Paper No. 1
Presentation Time: 1:15 PM

EXPERIMENTAL DECAY OF VELVET WORMS (ONYCHOPHORANS) AND TAPHONOMIC BIAS IN THE LOBOPODIAN FOSSIL RECORD


PURNELL, Mark A.1, MURDOCK, Duncan J.E.1, MAYER, Georg2 and GABBOTT, Sarah E.3, (1)Department of Geology, University of Leicester, University Road, Leicester, LE1 7RH, United Kingdom, (2)Animal Evolution and Development, Institute of Biology, University of Leipzig, Talstraße 33, Leipzig, D-04103, Germany, (3)Department of Geology, University of Leicester, Leicester, LE1 7RH, United Kingdom, mark.purnell@le.ac.uk

In terms of phylogenetic placement, fossil lobopodians are hard to pin down: recent evolutionary analyses suggest that they might include stem-arthropods, stem-onychophorans, and stem-panarthropods.

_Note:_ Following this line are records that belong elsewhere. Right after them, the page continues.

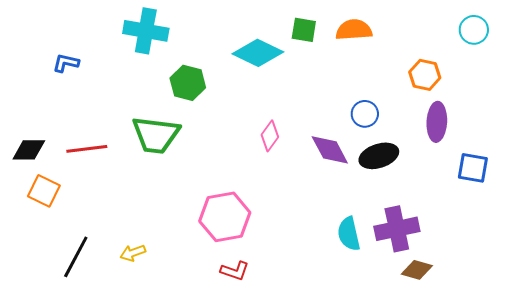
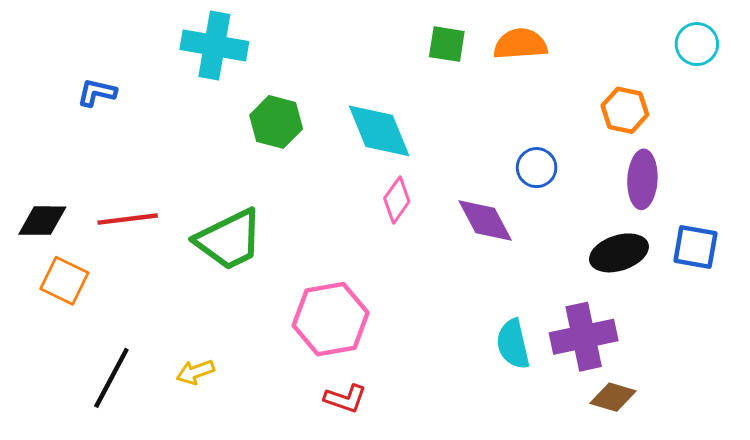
cyan diamond: (258, 53) -> (379, 131), moved, turned 42
green trapezoid: (156, 135) -> (229, 240), moved, turned -33
black ellipse: (379, 156) -> (619, 253), moved

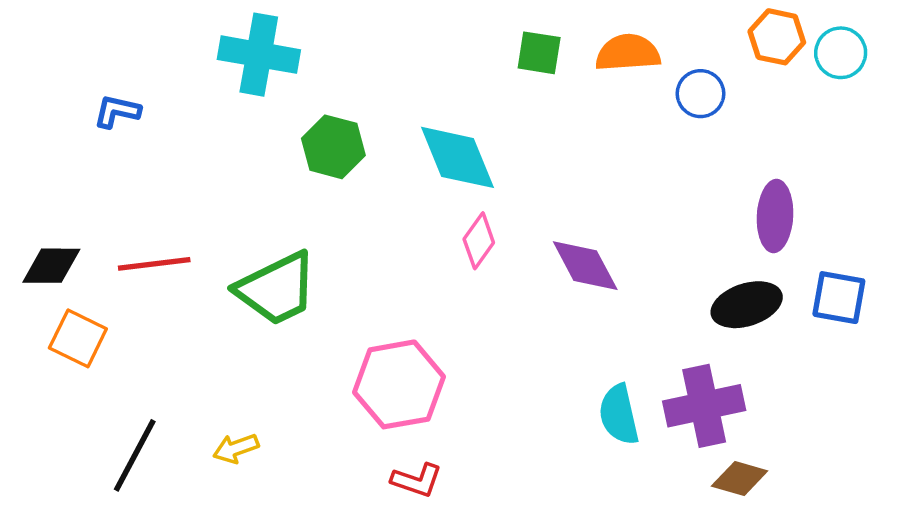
orange hexagon: (625, 110) -> (777, 37), moved
blue circle: (537, 168) -> (701, 94), moved

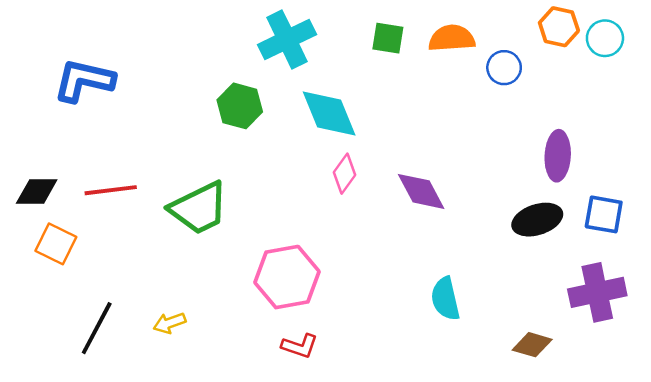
cyan cross: (259, 55) -> (287, 40), moved, turned -36
blue L-shape: (117, 111) -> (84, 80), size x1.8
purple cross: (704, 406) -> (597, 292), moved

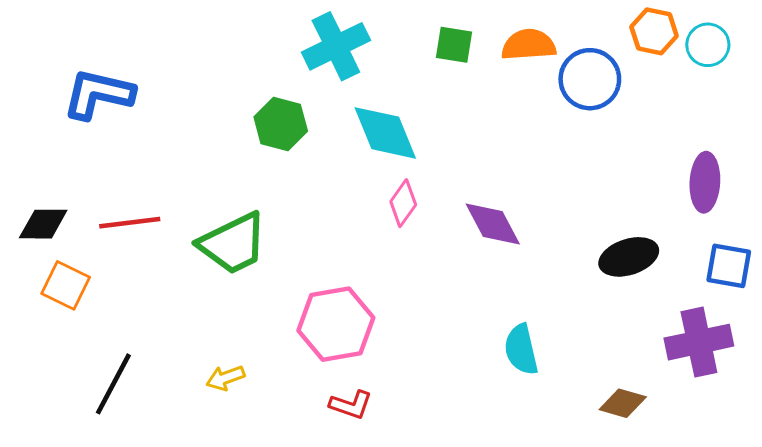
blue circle: (504, 68) -> (590, 79), size x1.5
purple ellipse: (558, 156) -> (705, 182), moved
blue square: (604, 214) -> (729, 266), moved
yellow arrow: (169, 323) -> (225, 378), moved

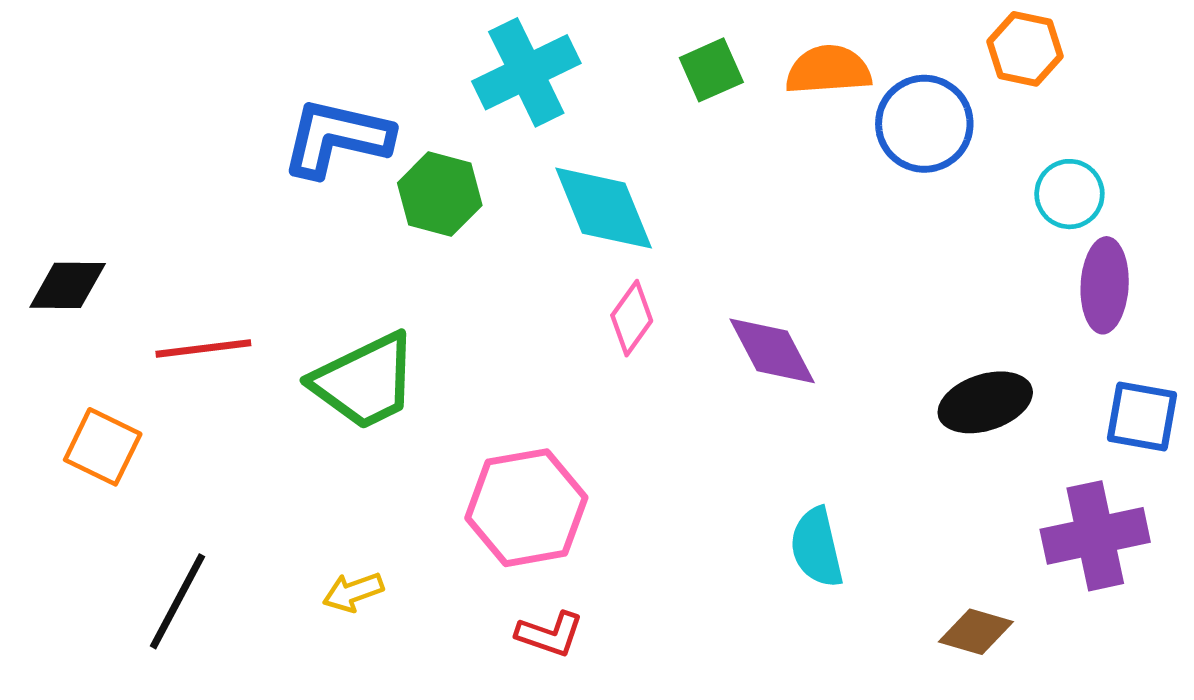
green square: (454, 45) -> (711, 70), turned -33
cyan circle: (708, 45) -> (1069, 194), moved
blue L-shape: (98, 94) -> (337, 138), moved
black diamond: (43, 224) -> (68, 285), moved

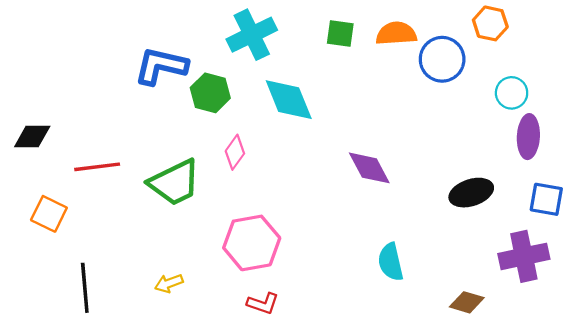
green square: (711, 70) -> (340, 34), turned 32
pink diamond: (632, 318) -> (235, 152), moved
black line: (178, 601) -> (85, 288), turned -33

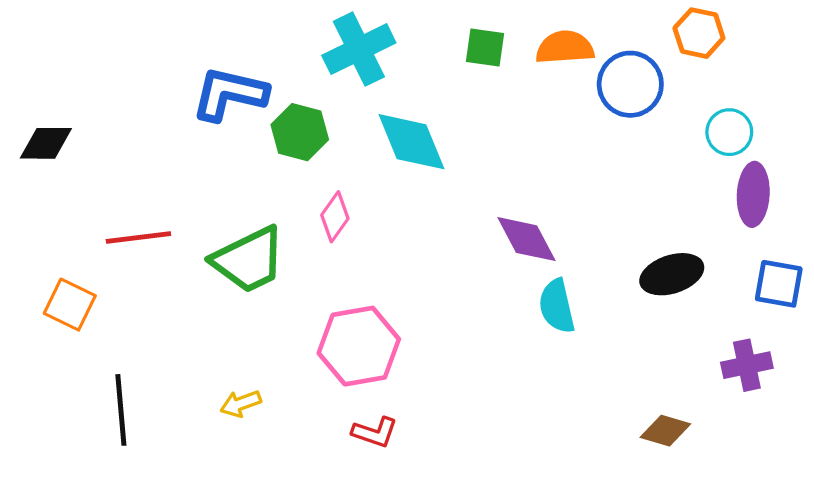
black diamond: (32, 137) -> (46, 143), moved
purple cross: (524, 256) -> (747, 365), size x0.7
cyan semicircle: (391, 262) -> (557, 306), moved

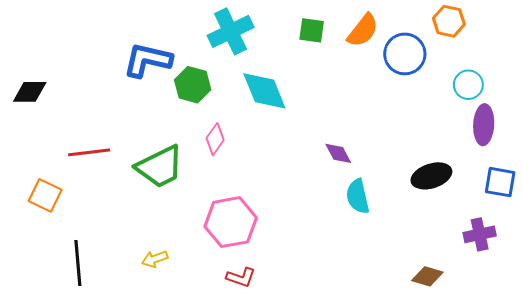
orange semicircle: (565, 47) -> (363, 30), turned 132
purple diamond: (526, 239) -> (338, 153), size x0.7

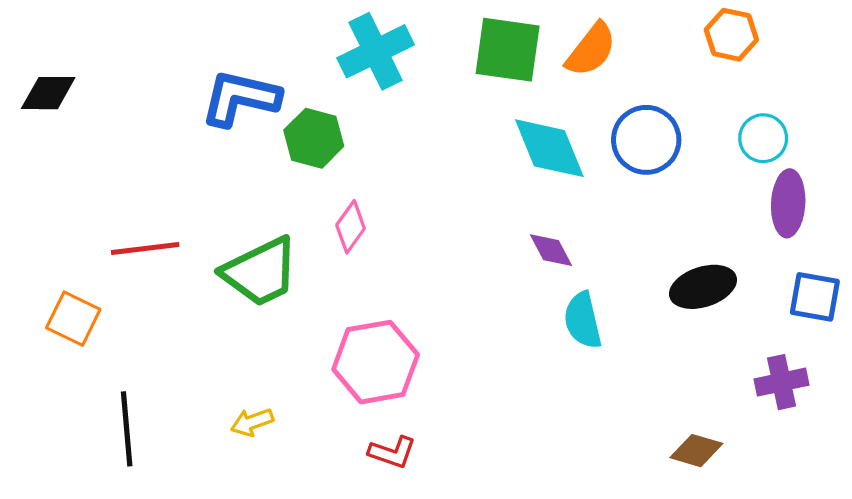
green square: (312, 30) -> (508, 50), size x1.6
blue circle: (405, 54) -> (646, 140), moved
cyan diamond: (264, 91) -> (549, 148), moved
black diamond: (30, 92) -> (48, 93), moved

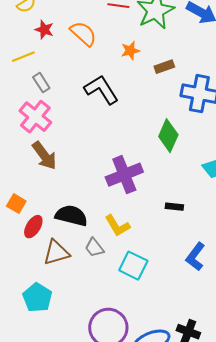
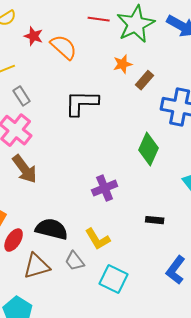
red star: (44, 30) -> (34, 36), moved
orange star: (130, 51) -> (123, 64), moved
brown rectangle: (164, 67) -> (145, 80), turned -30
black L-shape: (101, 90) -> (82, 103), turned -57
purple cross: (124, 175) -> (105, 188), size x0.7

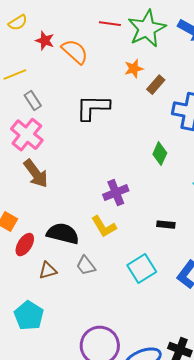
green diamond: (149, 149) -> (160, 154), size x0.7
yellow L-shape: (98, 239) -> (104, 227), moved
brown triangle: (37, 266) -> (48, 271), size x0.7
cyan square: (114, 279) -> (142, 269), moved, turned 32

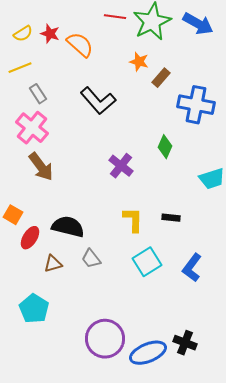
yellow semicircle: (18, 23) -> (23, 34), moved
orange star: (134, 69) -> (139, 62), turned 30
black L-shape: (93, 108) -> (98, 101), turned -132
purple cross: (116, 193) -> (121, 166), moved, turned -30
yellow L-shape: (104, 227) -> (133, 220), moved, turned -148

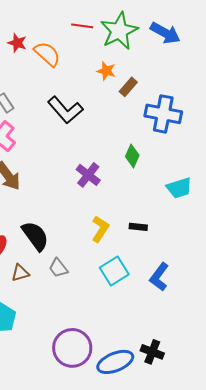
yellow L-shape: (133, 220) -> (100, 229), turned 32
black semicircle: (68, 227) -> (35, 236), turned 40

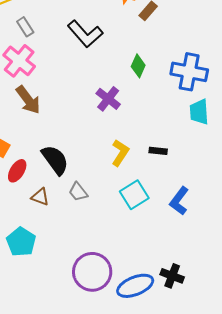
blue cross: (163, 114) -> (189, 72), moved
green diamond: (132, 156) -> (138, 66), moved
cyan trapezoid: (179, 188) -> (199, 112), turned 104
brown triangle: (20, 273) -> (40, 197), turned 36

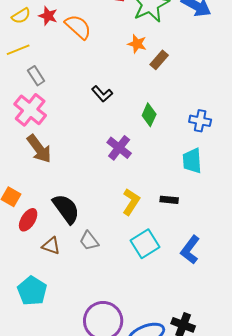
black L-shape: (85, 34) -> (102, 94), moved, size x0.6
blue cross: (189, 72) -> (200, 121), size x0.6
cyan trapezoid: (199, 112) -> (192, 161), moved

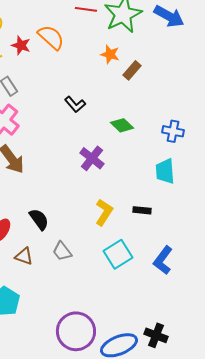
red star: (48, 16) -> (21, 45), moved
green diamond: (149, 115) -> (122, 125), turned -70
black semicircle: (66, 209) -> (39, 219), size x0.7

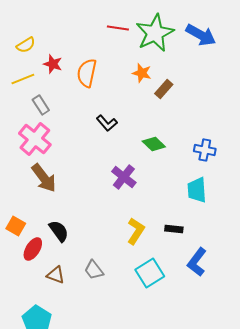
orange semicircle: (51, 37) -> (87, 73), moved, turned -120
black semicircle: (39, 219) -> (59, 231), moved
blue L-shape: (163, 260) -> (197, 262), moved

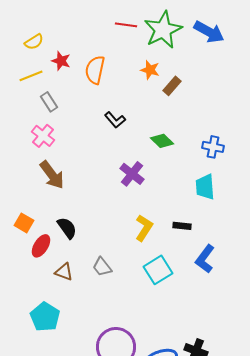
pink cross: (35, 139) -> (43, 136), size x0.7

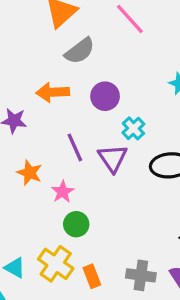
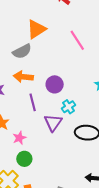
gray semicircle: (80, 51) -> (22, 51), moved
purple line: (75, 147) -> (33, 102), moved

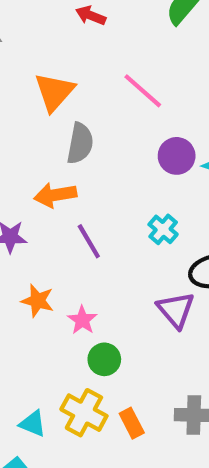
gray semicircle: (22, 51) -> (80, 143), moved, turned -36
purple circle: (55, 84) -> (177, 156), moved
purple triangle: (53, 123) -> (176, 310), moved

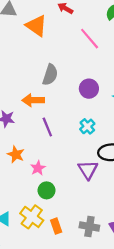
pink line: (143, 91) -> (90, 39), moved
orange triangle: (54, 92) -> (36, 26), moved, turned -45
purple circle: (177, 156) -> (89, 89), moved

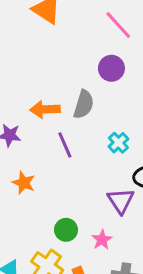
gray semicircle: (50, 75) -> (84, 104), moved
purple circle: (89, 89) -> (111, 68), moved
pink star: (38, 168) -> (102, 240), moved

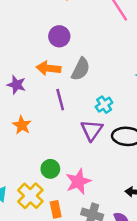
purple circle: (111, 68) -> (59, 36), moved
purple triangle: (121, 201) -> (92, 130), moved
pink star: (102, 240) -> (78, 182), size x1.5

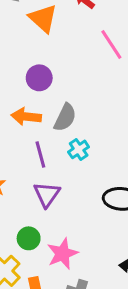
cyan cross: (104, 105) -> (79, 149), moved
purple triangle: (92, 130) -> (47, 194), moved

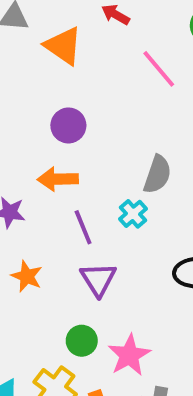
gray semicircle: (65, 117) -> (157, 174), moved

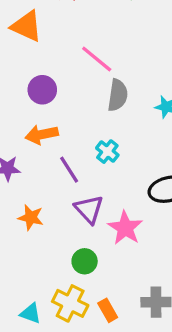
pink line: (159, 69) -> (97, 59), moved
gray semicircle: (157, 174) -> (118, 95), moved
pink star: (129, 355) -> (125, 228), moved

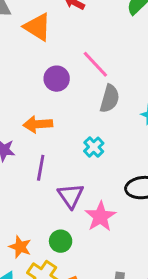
purple circle: (42, 90) -> (57, 79), moved
purple line: (69, 170) -> (41, 168), moved, turned 35
orange star: (31, 217) -> (20, 247), moved

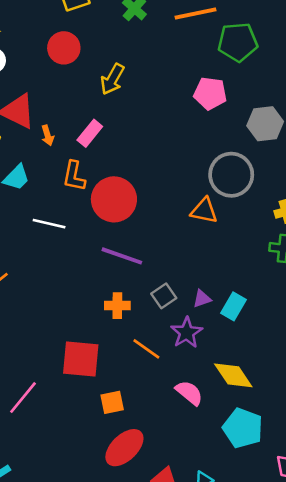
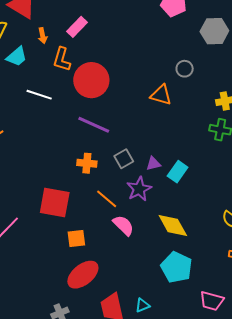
orange arrow: (48, 135) -> (43, 36), moved
gray circle: (231, 175) -> (185, 69), size x0.5
pink semicircle: (189, 393) -> (123, 225), moved

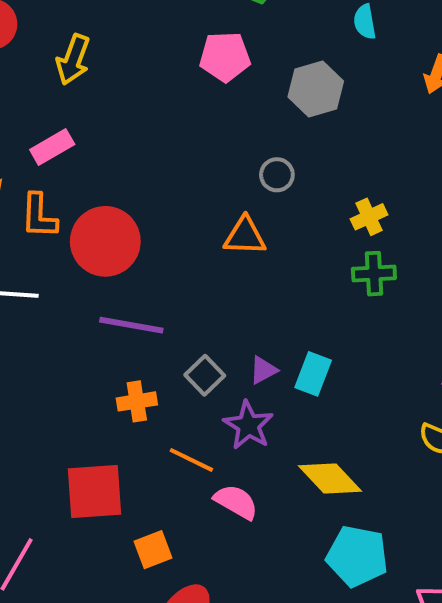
pink rectangle: (77, 27) -> (52, 147), turned 30

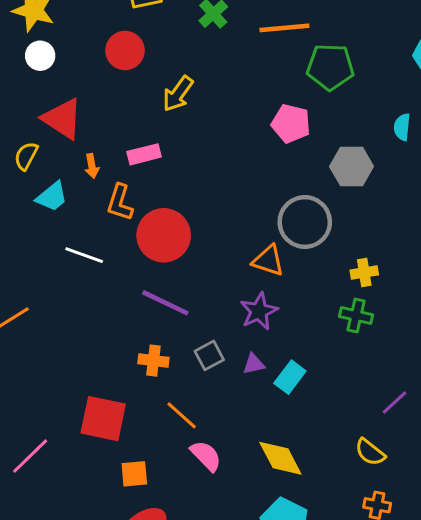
gray circle: (277, 175) -> (305, 222), size x2.0
purple star: (248, 425) -> (259, 311), moved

Finding the correct place(s) for fossil lobopodians in the Tree of Life has the potential to reveal the sequence in which important characteristics of arthropods and onychophorans were acquired. But lobopodians are almost entirely soft-bodied, and although they include classic examples of exceptional preservation, the degree to which the anatomical content of the fossils is biased by processes of decay has yet to be tested. We have conducted a character-based experimental analysis of onychophoran rotting, providing a first test of the hypothesis that anatomical and phylogenetic interpretations of fossil lobopodians have been affected by non-random patterns of taphonomic character loss. Our results suggest that some features of fossil lobopodian anatomy are artefacts of decay, and that some characters are lost so quickly that their preservation in fossils is unlikely. Anatomically, character loss is not randomly distributed. All these factors have significant implications for interpreting the fossil record of lobopodians. Following from our recent work on chordate decay (Sansom et al. 2010), an obvious question to ask is 'do lobopodians exhibit stemward slippage?' The nature of their fossil record coupled with phylogenetic instability make this specific hypothesis difficult to test, but our results suggest that few if any fossil lobopodians could be the remains of badly rotted crown-group onychophorans.

Sansom, R. S., Gabbott, S. E., and Purnell, M. A., 2010, Non-random decay of chordate characters causes bias in fossil interpretation: Nature, v. 463, no. 7282, p. 797-800.